Rewrite the lines of the entries from the line containing "-Background and visible YouTube players" through the line containing "## Properties", inclusive, as a JSON list of strings with one string per line and blank lines left out.

□ □ □ □ □

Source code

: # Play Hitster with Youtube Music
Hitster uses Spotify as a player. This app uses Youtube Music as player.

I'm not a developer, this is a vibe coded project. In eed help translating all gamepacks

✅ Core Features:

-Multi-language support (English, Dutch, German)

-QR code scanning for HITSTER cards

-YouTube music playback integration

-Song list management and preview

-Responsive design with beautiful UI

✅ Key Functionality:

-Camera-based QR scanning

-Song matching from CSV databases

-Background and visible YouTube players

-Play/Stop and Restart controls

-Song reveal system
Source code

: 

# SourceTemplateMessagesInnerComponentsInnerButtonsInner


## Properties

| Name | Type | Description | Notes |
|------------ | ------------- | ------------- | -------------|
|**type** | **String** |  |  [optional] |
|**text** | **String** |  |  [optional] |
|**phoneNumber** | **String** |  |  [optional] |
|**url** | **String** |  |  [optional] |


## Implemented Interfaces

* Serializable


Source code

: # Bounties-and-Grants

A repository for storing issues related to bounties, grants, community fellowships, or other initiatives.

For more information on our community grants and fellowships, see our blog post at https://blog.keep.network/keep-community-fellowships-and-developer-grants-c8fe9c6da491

□ □ □ □ □

→ **Your response**
[
  "-Background and visible YouTube players",
  "-Play/Stop and Restart controls",
  "-Song reveal system",
  "Source code",
  ": ",
  "# SourceTemplateMessagesInnerComponentsInnerButtonsInner",
  "## Properties"
]